With the start of the breeding season set for Sept. 1, the blanket ban of racing in two states means massive upheavals and millions of dollars in service fees lost. More than $3 million in purses will not be raced for, either, and in NSW there were five black type races set down for Royal Randwick alone. Among them was the AUS $220,000 Warwick Stakes (gr. II), in which champion Racing To Win was to resume from a spell against former U.S. star galloper Honour In War.
Ian Macdonald, Minister for Primary Industries, said preliminary test results indicated 11 horses at Centennial Park in NSW had likely been infected with exotic equine influenza. The tests, performed the night of Aug. 24 by the state government’s Elizabeth Macarthur Agricultural Institute laboratory, returned positive results.
“As a result, the state government has taken the unprecedented action of calling a complete standstill on the movement of horses in NSW,” Macdonald said, adding that there have never been reported cases of humans contracting equine influenza.
“Horses cannot move from the property (where) they are located until more is known about the location of the disease. If animals are in transit, owners can take them on to their destination, or back to their property of origin – whichever is the safest and most sensible option,” he said.
“The smallest amount of risk is too much when it comes to exotic diseases finding their way into our country. That is why the state government has moved quickly to respond and stop the disease from spreading.”
Andrew Harding, CEO of the Australian Racing Board, confirmed Aug. 25 that racing in NSW and Queensland would be halted and that mares will not be able to visit stud farms in NSW until the ban is lifted. The timing could not be any worse, with the breeding season set to begin Sept. 1.
“It seems the 11 horses infected at Centennial Park contracted the virus following a visit from someone who had been with the quarantined stallions in Eastern Creek,” said Harding. He would not specify where the infected shuttle stallion came from but did confirm that it was not from Japan.
Had the virus affecting one of the overseas shuttlers been kept within the quarantined area, racing would have been allowed to take place this weekend. But experts surmise the virus was inadvertently carried on clothing from the quarantined area at Eastern Creek back to the popular horse population in Sydney’s Centennial Park.
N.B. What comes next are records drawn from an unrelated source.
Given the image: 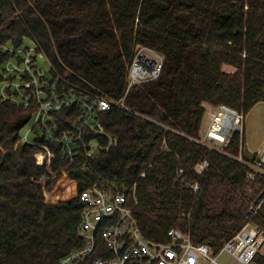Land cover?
Instances as JSON below:
<instances>
[{
    "label": "trees",
    "instance_id": "1",
    "mask_svg": "<svg viewBox=\"0 0 264 264\" xmlns=\"http://www.w3.org/2000/svg\"><path fill=\"white\" fill-rule=\"evenodd\" d=\"M26 39L68 85L63 95L84 103L99 93L123 96L138 47L162 55L163 68L157 80L130 90L127 109L89 118L117 139L92 158L84 145L107 147L108 139L87 129L77 139L86 117L81 102L53 115L52 140L43 130L36 144L21 135L36 107L0 104V264H59L83 248L81 195L95 184L134 190L135 219L156 243L179 229L218 254L251 221L264 177L248 179L237 160L240 136L224 153L196 140L205 105L246 116L264 103V0H0V66L11 57L4 47L18 50ZM225 65L236 71L224 72ZM43 146L53 158L38 167ZM202 161L209 166L198 174ZM99 246L97 256L100 239Z\"/></svg>",
    "mask_w": 264,
    "mask_h": 264
},
{
    "label": "built area",
    "instance_id": "2",
    "mask_svg": "<svg viewBox=\"0 0 264 264\" xmlns=\"http://www.w3.org/2000/svg\"><path fill=\"white\" fill-rule=\"evenodd\" d=\"M140 48L143 50L134 54L128 66L127 87L120 99L115 100L99 93L93 97L92 102L84 103L76 97L74 99L63 95L62 92L68 85L64 84V79L58 73L50 80L46 79L44 71L37 65V56L31 54L32 50H28L26 57L19 59V63L16 64L11 63L16 57V50L6 46L4 52L10 53L13 58L0 66V82L5 83L1 89L0 104L11 102L24 108L35 106L32 120L35 126L46 131L47 137L52 140L48 130V121H51V117L71 109L76 104L75 100L77 103L81 102L79 104L85 109L86 117L82 119L77 139L83 142L84 129L108 139L107 147H101L96 141L84 145L88 157L92 158L99 150L116 145L117 139L111 137L99 122H90L89 118L96 113L109 112L113 108L127 109L126 99L130 90L157 80L161 75L162 55L148 48ZM69 77L70 73L67 72L65 78ZM9 79H14V82ZM60 85L61 92L57 90ZM208 113L212 114L210 124L205 135L196 142L210 150L224 153L231 145L244 116L226 106L210 108ZM23 141L28 143L26 137ZM71 143L70 139H64L65 145ZM219 145L223 148L219 149L217 147ZM36 158L38 165L41 163L42 166L46 162H51L53 154L43 146V151L39 152ZM237 160L248 167V179L255 181L258 176H264V158L258 157L253 163L245 162L243 158ZM208 166V161H202L194 170L202 174ZM183 174L184 171L179 170V175ZM141 177L144 178L145 174ZM182 181L187 183L184 177ZM190 187L195 192L199 191L197 183L190 184ZM128 192L124 186L103 189L95 184L82 193L81 201L85 204V209L81 216L79 236L86 245L63 257L59 264H222L219 258L223 253H228L236 264H264V198L259 203L252 204L251 221L236 233L218 254H215L208 245H195L190 237L179 229L169 231L168 243H156L146 239L133 214V206L129 204L131 192ZM134 195L133 190L132 201L137 204ZM257 219L260 223L255 222ZM99 239L105 248L103 253L97 256L98 247L100 248Z\"/></svg>",
    "mask_w": 264,
    "mask_h": 264
},
{
    "label": "rangeland",
    "instance_id": "3",
    "mask_svg": "<svg viewBox=\"0 0 264 264\" xmlns=\"http://www.w3.org/2000/svg\"><path fill=\"white\" fill-rule=\"evenodd\" d=\"M10 48L14 50V48L12 47ZM36 48H37L36 44L32 40L26 39L24 45L20 49L16 50L17 52L16 57L14 58V61H11V63L13 62L18 64L19 59L20 60L24 59L26 57V52L28 50H32L31 54L33 56H37V65L39 66L40 69L44 71L46 79L50 80L52 78L51 65L45 56H40L39 54L36 53ZM140 50L143 49L138 47L136 52ZM12 58L13 55H11L9 60H11ZM222 69L224 72L227 73H234L236 71L235 68L226 65L223 66ZM13 80L10 81L14 82ZM10 81L8 82L11 83ZM4 85L5 83L0 82V96H1V89ZM205 108H206V113L204 116L203 125L200 131L199 138L205 135L206 130L210 124V120L212 119V114L208 113L209 109L210 108L217 109V106L214 107L207 104L205 105ZM239 126L240 127L235 133V135L238 134L240 136V147H241L240 152L242 154H240L239 158H243V161L249 163H253L258 157L264 158V103L257 104L246 116L243 117ZM21 135H22V140L23 138L26 137L28 143H34L39 137H42L43 130L40 127L35 128V123L33 122V120H31L22 130ZM217 147L219 149L223 148L221 145ZM37 154L38 153L35 154V158ZM36 163L38 167H41V165H38L37 158H36ZM254 202H257V200H255ZM254 202L252 203L254 204ZM219 260L222 264H236L234 259L228 253H223L220 256Z\"/></svg>",
    "mask_w": 264,
    "mask_h": 264
},
{
    "label": "bare ground",
    "instance_id": "4",
    "mask_svg": "<svg viewBox=\"0 0 264 264\" xmlns=\"http://www.w3.org/2000/svg\"><path fill=\"white\" fill-rule=\"evenodd\" d=\"M40 165H41V163H40Z\"/></svg>",
    "mask_w": 264,
    "mask_h": 264
}]
</instances>
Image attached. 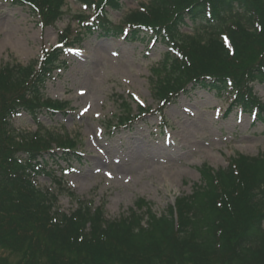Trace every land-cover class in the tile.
<instances>
[{
  "label": "trees",
  "instance_id": "obj_1",
  "mask_svg": "<svg viewBox=\"0 0 264 264\" xmlns=\"http://www.w3.org/2000/svg\"><path fill=\"white\" fill-rule=\"evenodd\" d=\"M20 1L33 5L48 25L63 14L64 0ZM79 1L120 6L119 0ZM141 6L122 25H113L104 10L76 18L86 33L119 36L130 28V40L151 32L176 49L152 69L157 99L166 103L189 86L219 92L231 87L237 104L257 109L264 123V104L250 87L264 83V0H150ZM185 26L193 33L183 32ZM83 38L71 28L61 35L66 45ZM61 53L47 52L38 68L0 67V264H264V153L239 154L218 170L204 165L192 193L177 197L161 215L142 198L115 219L89 200L78 199L70 214L59 209L58 194L36 185L34 176L48 175L62 185L50 161L80 159L76 141L41 125L35 134H18L12 118L26 110L37 121L44 111L64 109L65 103L42 92L62 64ZM123 106L117 118L128 125L132 112Z\"/></svg>",
  "mask_w": 264,
  "mask_h": 264
},
{
  "label": "rangeland",
  "instance_id": "obj_2",
  "mask_svg": "<svg viewBox=\"0 0 264 264\" xmlns=\"http://www.w3.org/2000/svg\"><path fill=\"white\" fill-rule=\"evenodd\" d=\"M66 1L68 14L56 27H43L28 6L0 0V67L13 61H36L44 49L56 45L58 32L81 11L76 0ZM146 1L123 0L121 9L110 10L112 21L121 22L139 2ZM85 39L81 48L65 55L66 66L48 82L45 91L53 99L68 101L71 110L66 115L40 116L45 127L79 138L82 148L83 162H74L76 169L64 174L65 191L60 192L46 176L36 179L40 186L59 191L63 211L69 213L76 208L70 190L83 199H92L96 206L105 201L108 218L127 215L141 197L151 201L160 214L177 196L192 193L194 184L200 182L202 165L225 168L231 156L264 152L263 123L239 109L223 116L230 100L203 89L182 93L169 105L166 131L160 127V116L154 114L111 135L104 120L120 113L122 98L131 103L134 112L138 107L131 95L157 107L148 77L166 47L97 34L86 35ZM253 88L264 102V84L256 82ZM15 127L25 132L37 129L25 112L16 118Z\"/></svg>",
  "mask_w": 264,
  "mask_h": 264
}]
</instances>
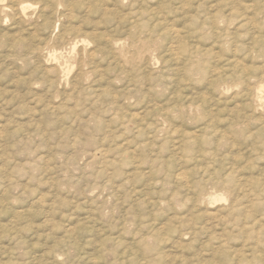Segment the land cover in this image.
I'll return each mask as SVG.
<instances>
[{
	"label": "rangeland",
	"instance_id": "1",
	"mask_svg": "<svg viewBox=\"0 0 264 264\" xmlns=\"http://www.w3.org/2000/svg\"><path fill=\"white\" fill-rule=\"evenodd\" d=\"M44 1L0 0V264H264V0Z\"/></svg>",
	"mask_w": 264,
	"mask_h": 264
},
{
	"label": "bare ground",
	"instance_id": "2",
	"mask_svg": "<svg viewBox=\"0 0 264 264\" xmlns=\"http://www.w3.org/2000/svg\"><path fill=\"white\" fill-rule=\"evenodd\" d=\"M42 1H44V0H42ZM45 1H47V0H45ZM45 1H44V2H45ZM50 1L52 2V0H50ZM50 1H49V2H50ZM57 1H58V0H57ZM59 1L61 2V0H59ZM1 2H2V1H1ZM4 2H5V1H4ZM38 2H40V4H41V1H38ZM46 3H47V5H48V2H45V4H46ZM63 3H65V0H64V2H63V0H62V4H63ZM1 4H3V2H2ZM26 4H27V3H26ZM58 4H60V3H58ZM62 4H61V5H62ZM18 5H19V4H18ZM42 5H44V3H43ZM47 5H44V6L48 7ZM51 5H52V4H51ZM1 7H2V6H1ZM1 7H0V8H1ZM52 7H53V6H52ZM2 8H3V7H2ZM5 8H6V7H5ZM9 8H10V7H9ZM18 8H19V7H18ZM49 8H50V6H49ZM49 8H48V9H49ZM7 9H8V8H7ZM14 9H15V8H14ZM21 9L24 10V7L21 8ZM40 9H41V7H40ZM46 9H47V8H46ZM50 9H51V8H50ZM1 10H3V9H1ZM17 10H19V9H17ZM42 10H43V8L40 10V12H42ZM44 11H45V10H44ZM17 12H19V11H16V13H17ZM21 12H22V11H21ZM24 12H26V11H24ZM24 12H22V13H24ZM48 12H49V11H48ZM42 13H43V12H42ZM42 13H41V14H42ZM46 13H47V11H46ZM46 13H45V15H46ZM17 14H18V13H17ZM49 14H50V13H49ZM0 15H2V14H0ZM12 15H13V14H12ZM23 15H25V14H23ZM42 15H44V13H43ZM13 16H14V15H13ZM18 16H19V15H18ZM20 16H21V14H20ZM43 17H44V16H43ZM43 17H42V19H43ZM45 17H46V16H45ZM20 18L22 19L23 17H20ZM39 19H40V18H39ZM45 19H46V18H45ZM45 19H44V20H45ZM46 20H47V19H46ZM46 20H45V21H46ZM45 21H44V22H45ZM0 22H1V21H0ZM42 22H43V21H42ZM46 22H47V21H46ZM46 22H45V23H46ZM38 25H39V24H38ZM17 34H18V33H17ZM61 36H62V35H61ZM61 36H60V37H61ZM114 42H115V41H114ZM65 45H66V44H65ZM47 47H48V46H47ZM35 49H36V48H35ZM114 49H115V48H114ZM126 49H127V48H126ZM32 51H34V49H32ZM143 51H144V50H143ZM30 52H31V49H30ZM37 52H38V51H37ZM39 52H40V51H39ZM87 52H88V51H87ZM137 52H138V50H137ZM34 53H36V52H34ZM34 53H33V55H34ZM118 54H119V53H118ZM89 55H91V54H89ZM42 56H43V55H42ZM79 60H80V59H79ZM81 60H82V59H81ZM76 62H77V61H76ZM82 62H83V61H82ZM141 62H142V61H141ZM118 63H119V62H118ZM123 63H124V62H123ZM52 66H54V65H52ZM52 66H51V67H52ZM91 66H92V65H91ZM94 66H95V65H94ZM99 66H100V65H99ZM143 66H144V65H143ZM54 68H55V67H54ZM56 68H57V67H56ZM52 69H53V68H52ZM52 69H51V71H53ZM58 69H59V68H58ZM100 69H101V68H100ZM54 70H56V69H54ZM51 71H50V72H51ZM56 71H57V70H56ZM56 71H55L54 74H57ZM82 71H83V70H82ZM47 72H48V71H47ZM57 72H58V71H57ZM48 73H49V72H48ZM81 73H82V72H81ZM94 74H95V73H94ZM84 75H85V74H84ZM81 76H82V75H81ZM53 78H54V77H53ZM81 80H82V79H81ZM91 81H92V80H91ZM53 82H54V81H53ZM76 83H77V82H76ZM73 86H74V85H73ZM257 86H258V85H257ZM259 86H260V85H259ZM259 86H258V87H259ZM262 86H263V85H262ZM262 86H260V88H259L260 90H259V91H263V90H264V88H263V90H261ZM53 88H54V87H53ZM74 89H75V88H74ZM90 89H91V88H90ZM257 89H258V88L256 87V90H255V91H258ZM252 90H253V89H252ZM57 91H58V90H57ZM62 91H63V90H62ZM253 91H254V90H253ZM81 92H82V91H81ZM83 92H84V91H83ZM251 92H252V91H251ZM260 93H261V92H260ZM250 94H251V93H250ZM253 94H254V93H253ZM251 95H252V94H251ZM255 95H256V94H255ZM263 95H264V94H263ZM63 96H64V95H63ZM59 97H60V96H59ZM68 98H69V97H68ZM252 98H253V97H252ZM254 98H255V96H254ZM67 100H68V99H67ZM69 100H70V99H69ZM252 100H253V99H252ZM252 100H250V101L252 102ZM259 100H260V98H259ZM257 101H258V100H257ZM262 101H263V100H262ZM63 102H64V101H63ZM259 102H260V101H259ZM252 103H253V102H252ZM57 105H58V104H57ZM58 106H59V105H58ZM58 106H57V107H58ZM255 106H258V105H255ZM68 107H69V106H68ZM256 108H257V107H256ZM256 108H255V109H256ZM258 108H259V107H258ZM259 109H260V108H259ZM254 111H255V110H254ZM244 112H246V111H244ZM93 118H94V117H93ZM94 119H95V118H94ZM252 122H253V121H252ZM161 132H162V131H161ZM220 196H221V195H220Z\"/></svg>",
	"mask_w": 264,
	"mask_h": 264
}]
</instances>
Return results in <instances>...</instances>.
Early screening tests revealed the outbreak.
Authorities across Australia are expected to join force over the weekend to ensure no movement of Thoroughbreds occurs.
“We are taking this threat extremely seriously and had no other option but to call the standstill, which will unfortunately cause a number of racing and other horse activities to be canceled,” said McDonald.
“Protection of the state’s horse industries is our priority, and we will be working tirelessly in the days and weeks ahead to prevent equine influenza (from) spreading.”
McDonald underscored that “destruction of horses is not necessary in the control of this disease. The main control strategy is to stop the movement of infected horses.”
He added that equine influenza is not a killer disease. On average, affected animals recover within 10 days, but a spread of the virus, he said, “would have a disastrous impact on our horse breeding and racing industries.
“Australia is one of a few countries with significant equine industries that are free from equine influenza. We must act swiftly to prevent further spread.”